La vie à l’envers

Dans le cadre de la journée contre la maladie d’Alzheimer, France 2 a diffusé récemment un beau téléfilm d’Anne Giafferi : « la vie à l’envers ».

Nina (Marthe Keller) est une belle femme de 68 ans, veuve mais très entourée par ses trois filles Odile (Pascale Arbillot), Claire (Isabelle Carré) et Julie (Barbara Schulz). Lorsque, pendant des vacances à Étretat, elle part à la nage et échoue sur une plage qu’elle ne reconnait pas, quelque chose se fissure. De retour à Paris, son comportement est de plus en plus bizarre. Les tests prouvent qu’elle a contracté la maladie d’Alzheimer

Il faut persuader Nina d’accepter une aide de vie alors que, selon elle, « elle n’est pas folle ». Il faut recruter cette personne et négocier les conditions. Il faut mettre en place une autre aide de vie pour la nuit. Il faut se relayer lorsque Corinne et Aïcha sont de repos.

LA VIE A L'ENVERS

Et puis, à un certain moment, il faut envisager de placer Nina dans une maison de retraite spécialisée. Pour Claire et Julie, c’est devenu une évidence. Pour Odile, placer sa mère « dans un mouroir » est une idée insupportable ; son obstination menace de ruiner le couple qu’elle forme avec son mari Stéphane (Guillaume Le Torquédec).

« La vie à l’envers » est un beau film, qui décrit bien les différentes phases de la maladie : le déni, la révolte pouvant aller jusqu’à la violence, les moments d’effusion affective, et puis finalement l’oubli et, comme le disait Isabelle Carré lors du débat qui suivit la projection, l’oubli de l’oubli.
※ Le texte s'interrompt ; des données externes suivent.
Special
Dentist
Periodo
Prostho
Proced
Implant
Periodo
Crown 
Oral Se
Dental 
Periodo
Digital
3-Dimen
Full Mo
Il vaut aussi pour la mise en scène de l’impact de la maladie sur la vie des « aidants ». Claire se remet difficilement de son divorce, souffre d’un complexe d’infériorité et, devant sa psychanalyste, s’estime conditionnée par son prénom : Claire = transparente. Julie vit un amour impossible avec un homme marié, avocat comme elle-même. Lorsqu’un enfant nait de leur union, elle hésite à se faire avorter. Odile est déchirée entre deux fidélités, à sa mère et à son mari.

LA VIE A L'ENVERS

Anne Giafferi a su éviter le pathos. Il y a de vrais moments drôles dans le film. Les filles sont effarées lorsque la gardienne de l’immeuble leur apprend que leur mère parle de fellation à la voisine du dessous. Lorsque dans son délire Nina affirme que son mari est encore vivant, l’une des filles se réjouit qu’il y ait au moins une bonne nouvelle !
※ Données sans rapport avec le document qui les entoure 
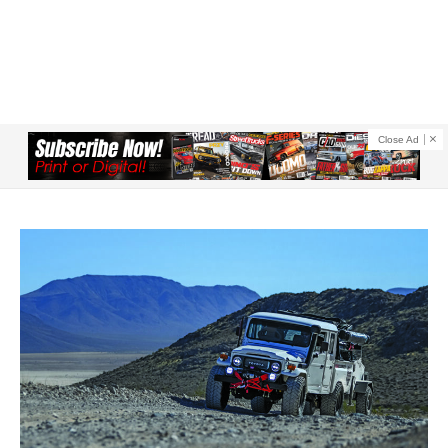
Close Ad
Le film se réfère à d’autres œuvres traitant de la vieillesse et de la sénilité. Dans « se souvenir des belles choses » de Zabou Breitman (2003), Isabelle Carré jouait déjà le rôle d’une femme nommée Claire, mais c’est elle qui était victime d’un Alzheimer précoce. Dans « les souvenirs » de Jean-Paul Rouve (2014), Annie Cordy était une femme âgée que ses enfants s’employaient en maison de retraite et que son petit-fils accompagnait dans une fugue à Étretat.

Il y a 850.000 patients atteints de la maladie d’Alzheimer en France, et 600 cas nouveaux par jour. C’est dire qu’il y a là une urgence sanitaire, mais aussi une urgence culturelle : il faut nous habituer à vivre le mieux possible environnés – ou atteints – par cette terrible infirmité. Le film d’Anne Giafferi y contribue. Je signale aussi le magnifique témoignage d’Andrea Gillies, « Keeper« , dont « transhumances » avait fait une recension en 2010.